═══ Data shown ═══
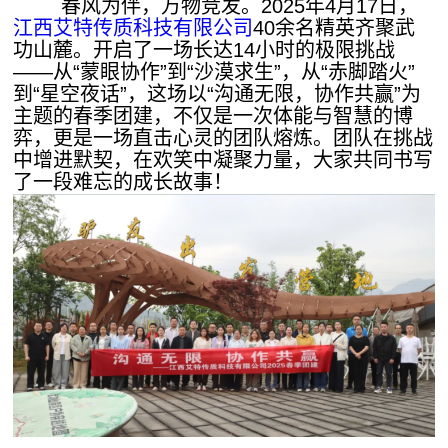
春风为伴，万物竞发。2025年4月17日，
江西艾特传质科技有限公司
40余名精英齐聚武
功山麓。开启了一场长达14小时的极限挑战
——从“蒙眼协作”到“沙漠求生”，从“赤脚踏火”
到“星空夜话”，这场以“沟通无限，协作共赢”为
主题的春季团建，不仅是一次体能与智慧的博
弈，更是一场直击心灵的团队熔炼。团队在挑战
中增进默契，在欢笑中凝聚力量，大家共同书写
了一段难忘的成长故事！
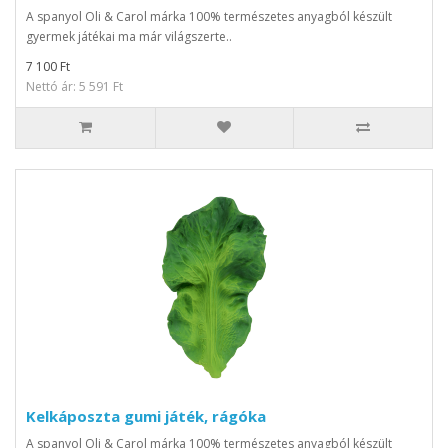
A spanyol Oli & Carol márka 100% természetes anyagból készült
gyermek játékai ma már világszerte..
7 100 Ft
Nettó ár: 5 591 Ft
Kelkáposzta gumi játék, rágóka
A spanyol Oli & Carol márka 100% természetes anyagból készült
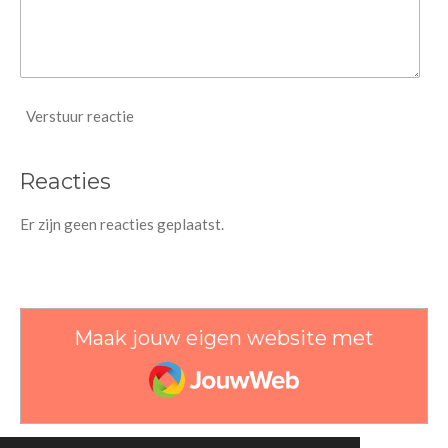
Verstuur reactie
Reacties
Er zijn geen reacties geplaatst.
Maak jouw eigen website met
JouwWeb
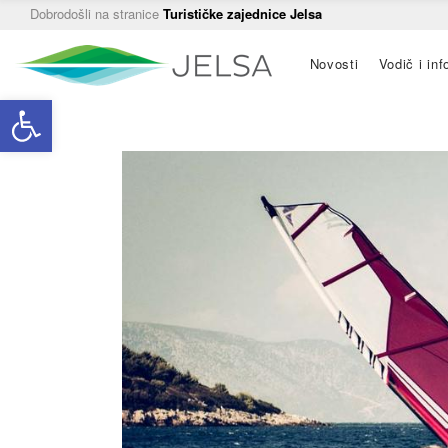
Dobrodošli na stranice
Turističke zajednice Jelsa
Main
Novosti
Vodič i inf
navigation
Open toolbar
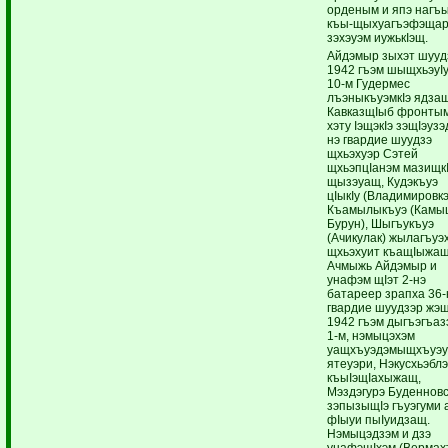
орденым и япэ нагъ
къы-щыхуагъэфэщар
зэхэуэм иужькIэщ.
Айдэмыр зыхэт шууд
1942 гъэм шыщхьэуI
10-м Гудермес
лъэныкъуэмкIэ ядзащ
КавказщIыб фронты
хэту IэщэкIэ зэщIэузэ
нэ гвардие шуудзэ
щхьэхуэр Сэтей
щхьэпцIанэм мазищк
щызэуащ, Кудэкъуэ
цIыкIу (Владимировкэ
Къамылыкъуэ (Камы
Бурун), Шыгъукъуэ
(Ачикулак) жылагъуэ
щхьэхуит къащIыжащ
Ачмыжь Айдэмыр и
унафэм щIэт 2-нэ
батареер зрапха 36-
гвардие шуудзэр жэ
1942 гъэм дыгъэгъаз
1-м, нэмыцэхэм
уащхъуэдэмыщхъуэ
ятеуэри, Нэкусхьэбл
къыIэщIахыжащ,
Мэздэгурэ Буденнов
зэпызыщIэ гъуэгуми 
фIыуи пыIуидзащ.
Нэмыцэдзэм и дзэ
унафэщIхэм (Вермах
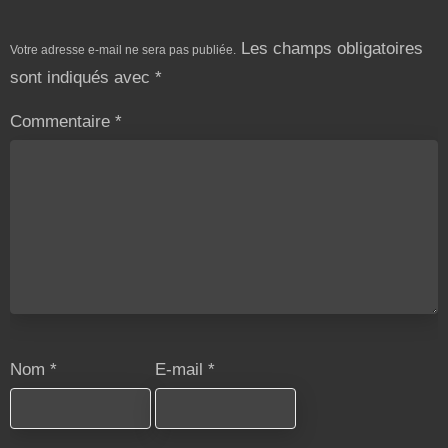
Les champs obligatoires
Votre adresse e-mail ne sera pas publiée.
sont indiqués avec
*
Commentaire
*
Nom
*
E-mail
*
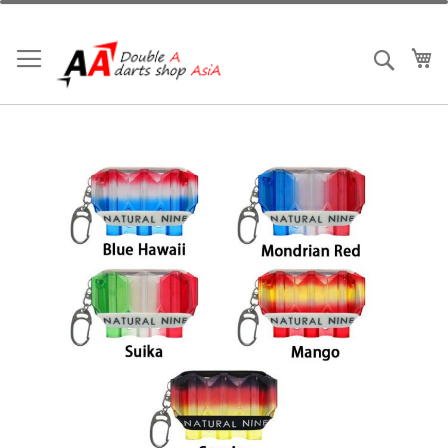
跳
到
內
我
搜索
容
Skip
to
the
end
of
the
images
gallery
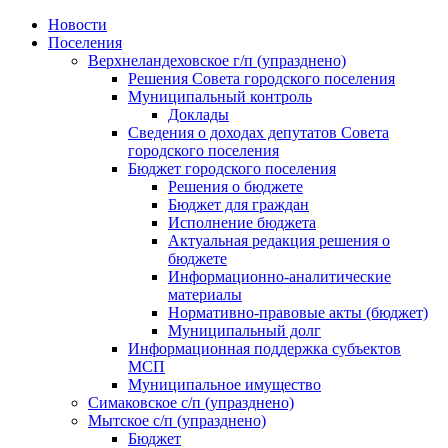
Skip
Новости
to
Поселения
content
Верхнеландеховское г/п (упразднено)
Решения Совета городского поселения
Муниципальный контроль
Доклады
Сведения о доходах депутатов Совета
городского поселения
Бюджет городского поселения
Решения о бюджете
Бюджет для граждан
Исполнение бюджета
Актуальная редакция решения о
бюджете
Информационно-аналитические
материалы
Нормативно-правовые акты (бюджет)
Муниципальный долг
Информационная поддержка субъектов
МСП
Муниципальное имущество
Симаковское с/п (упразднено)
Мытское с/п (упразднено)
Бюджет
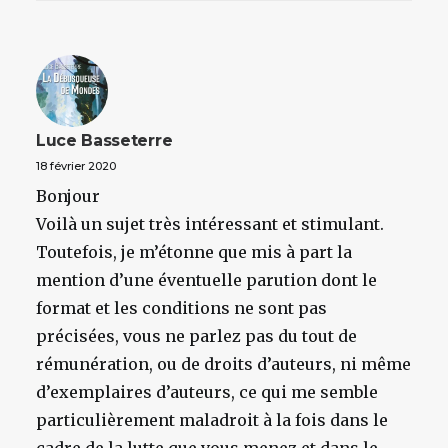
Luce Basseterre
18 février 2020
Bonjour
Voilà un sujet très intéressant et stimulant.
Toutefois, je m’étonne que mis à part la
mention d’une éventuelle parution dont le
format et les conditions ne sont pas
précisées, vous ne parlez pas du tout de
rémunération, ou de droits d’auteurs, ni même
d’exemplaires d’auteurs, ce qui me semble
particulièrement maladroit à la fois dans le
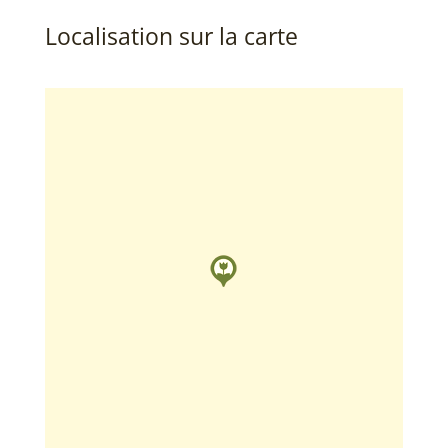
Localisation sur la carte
═══
═══ Data shown ═══
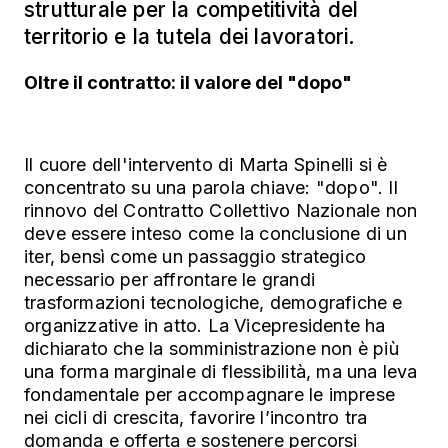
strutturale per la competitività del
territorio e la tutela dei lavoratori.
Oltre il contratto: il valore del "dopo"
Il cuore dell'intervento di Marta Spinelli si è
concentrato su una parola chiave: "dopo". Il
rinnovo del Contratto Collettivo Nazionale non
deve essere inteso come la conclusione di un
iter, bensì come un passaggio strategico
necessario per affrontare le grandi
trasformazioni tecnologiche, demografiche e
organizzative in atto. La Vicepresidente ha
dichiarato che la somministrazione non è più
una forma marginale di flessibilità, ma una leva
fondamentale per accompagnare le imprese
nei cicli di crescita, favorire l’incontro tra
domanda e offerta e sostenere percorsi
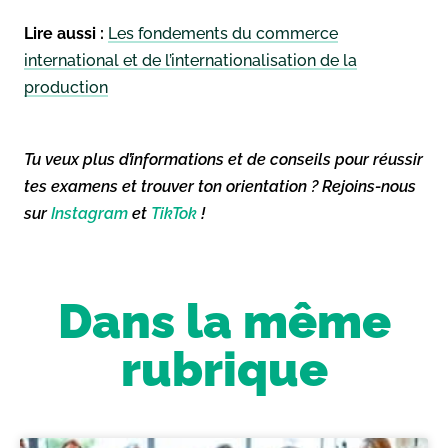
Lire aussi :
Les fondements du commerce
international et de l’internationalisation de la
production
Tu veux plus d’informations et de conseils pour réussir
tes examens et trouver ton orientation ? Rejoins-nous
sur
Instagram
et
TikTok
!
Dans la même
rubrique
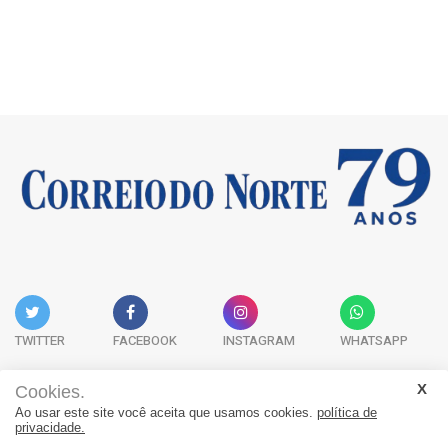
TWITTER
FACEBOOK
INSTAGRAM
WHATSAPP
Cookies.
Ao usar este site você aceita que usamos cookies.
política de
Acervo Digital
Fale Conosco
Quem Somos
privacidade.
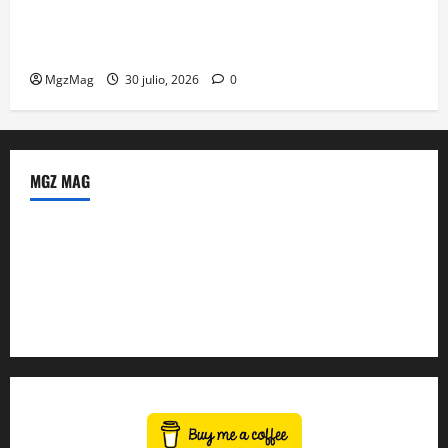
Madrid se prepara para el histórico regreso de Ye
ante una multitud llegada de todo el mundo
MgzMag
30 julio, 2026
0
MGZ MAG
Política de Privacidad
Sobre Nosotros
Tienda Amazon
═══
═══ Data shown ═══
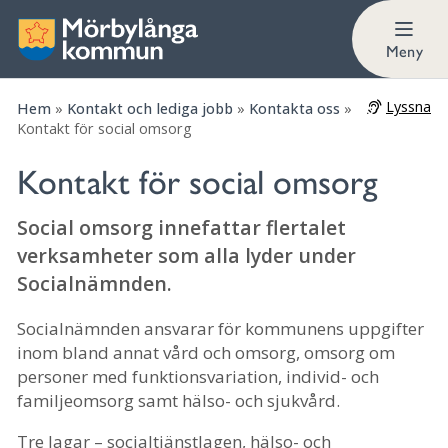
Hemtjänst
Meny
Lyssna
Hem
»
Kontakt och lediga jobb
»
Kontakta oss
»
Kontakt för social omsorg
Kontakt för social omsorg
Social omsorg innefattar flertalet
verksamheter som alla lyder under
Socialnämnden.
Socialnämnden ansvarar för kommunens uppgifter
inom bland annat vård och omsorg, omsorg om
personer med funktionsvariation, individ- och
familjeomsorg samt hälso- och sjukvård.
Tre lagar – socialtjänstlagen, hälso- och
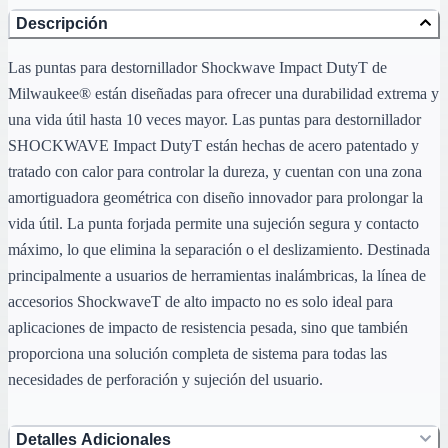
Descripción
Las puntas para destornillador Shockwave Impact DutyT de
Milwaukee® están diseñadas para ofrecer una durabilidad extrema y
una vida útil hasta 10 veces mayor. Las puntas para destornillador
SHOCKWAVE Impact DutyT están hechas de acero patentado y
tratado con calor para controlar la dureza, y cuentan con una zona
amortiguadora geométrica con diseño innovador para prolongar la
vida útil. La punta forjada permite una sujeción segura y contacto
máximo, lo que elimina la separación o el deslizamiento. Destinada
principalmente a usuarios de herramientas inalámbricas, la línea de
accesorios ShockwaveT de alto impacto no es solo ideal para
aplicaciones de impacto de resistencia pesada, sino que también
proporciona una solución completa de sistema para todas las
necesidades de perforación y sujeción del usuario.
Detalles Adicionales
═══
Check each line of the records above for the word "гвардие", then give the number of lines that have it, with no other words.

Task result: 2